Provided records

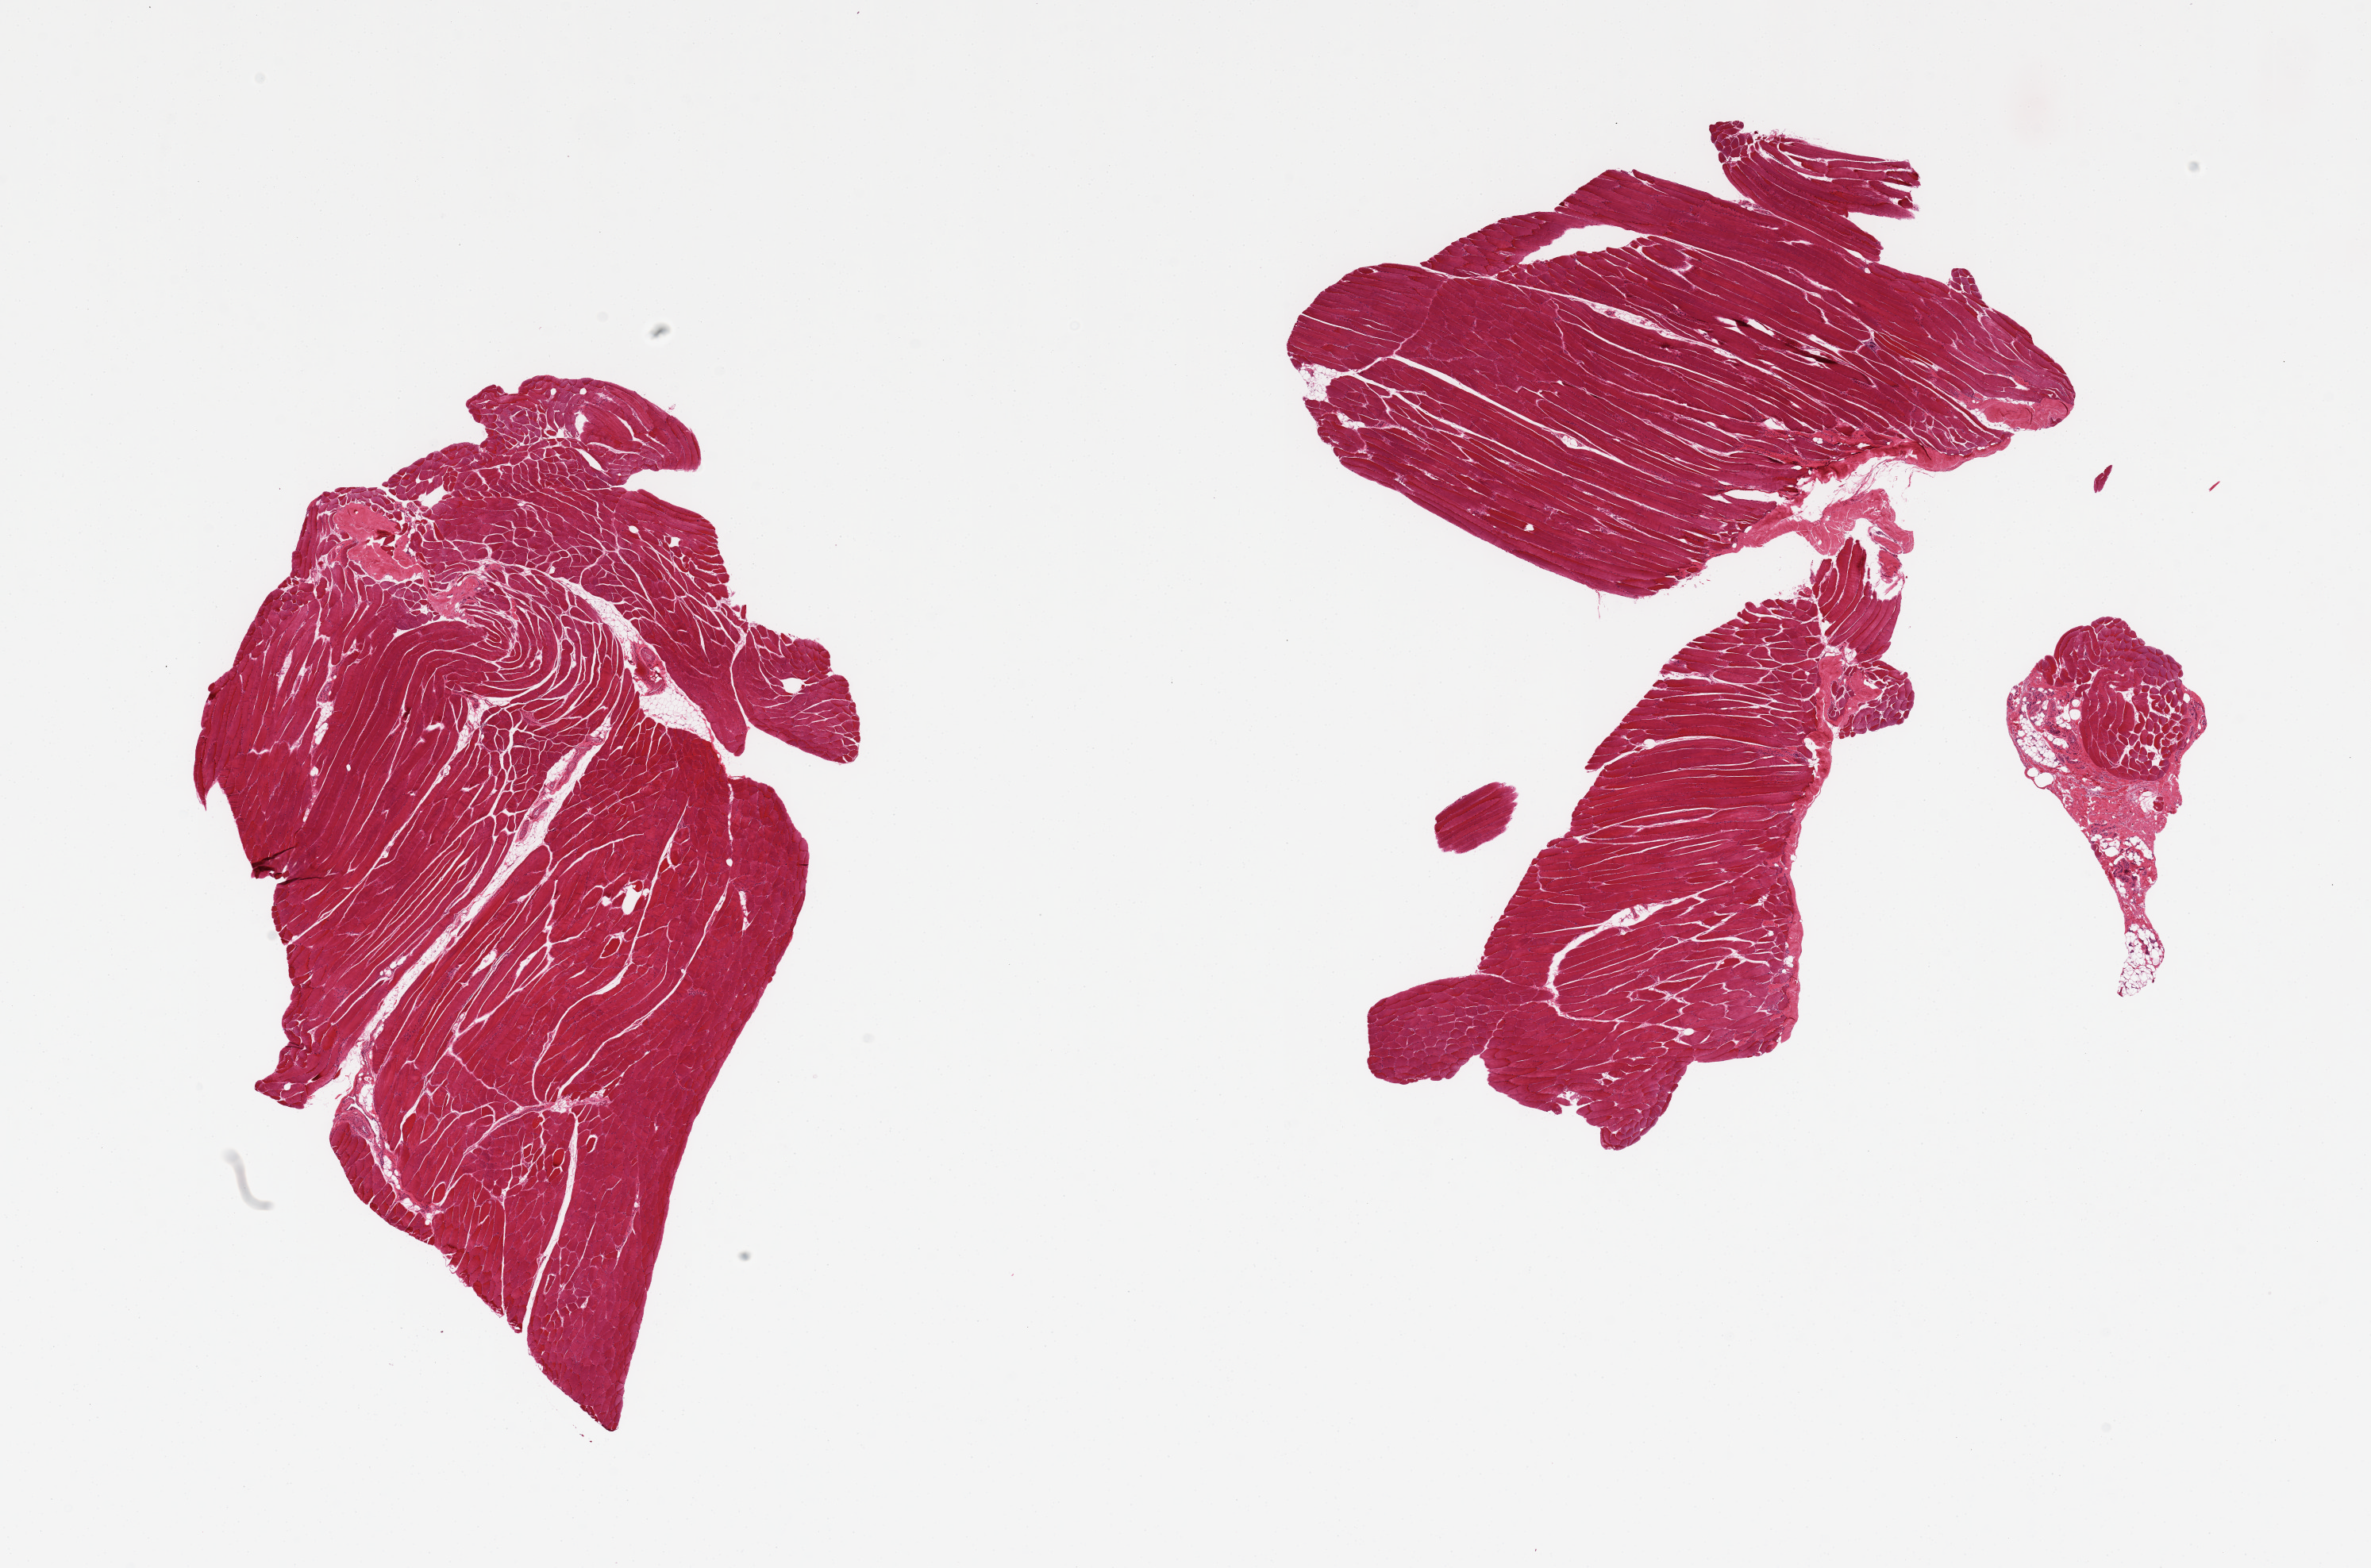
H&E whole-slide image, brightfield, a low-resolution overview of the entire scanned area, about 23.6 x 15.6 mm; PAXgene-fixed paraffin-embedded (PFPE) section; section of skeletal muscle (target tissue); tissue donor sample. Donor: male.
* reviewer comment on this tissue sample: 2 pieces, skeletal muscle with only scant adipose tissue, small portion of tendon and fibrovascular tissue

--

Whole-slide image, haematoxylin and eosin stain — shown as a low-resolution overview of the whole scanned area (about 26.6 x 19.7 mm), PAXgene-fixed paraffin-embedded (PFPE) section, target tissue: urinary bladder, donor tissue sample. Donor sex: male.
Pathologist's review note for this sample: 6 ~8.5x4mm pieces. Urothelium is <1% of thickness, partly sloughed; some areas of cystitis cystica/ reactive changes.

Exercise description
After counting the lines of the records above that hold the word "PAXgene", give the total and nothing else.

Task output
2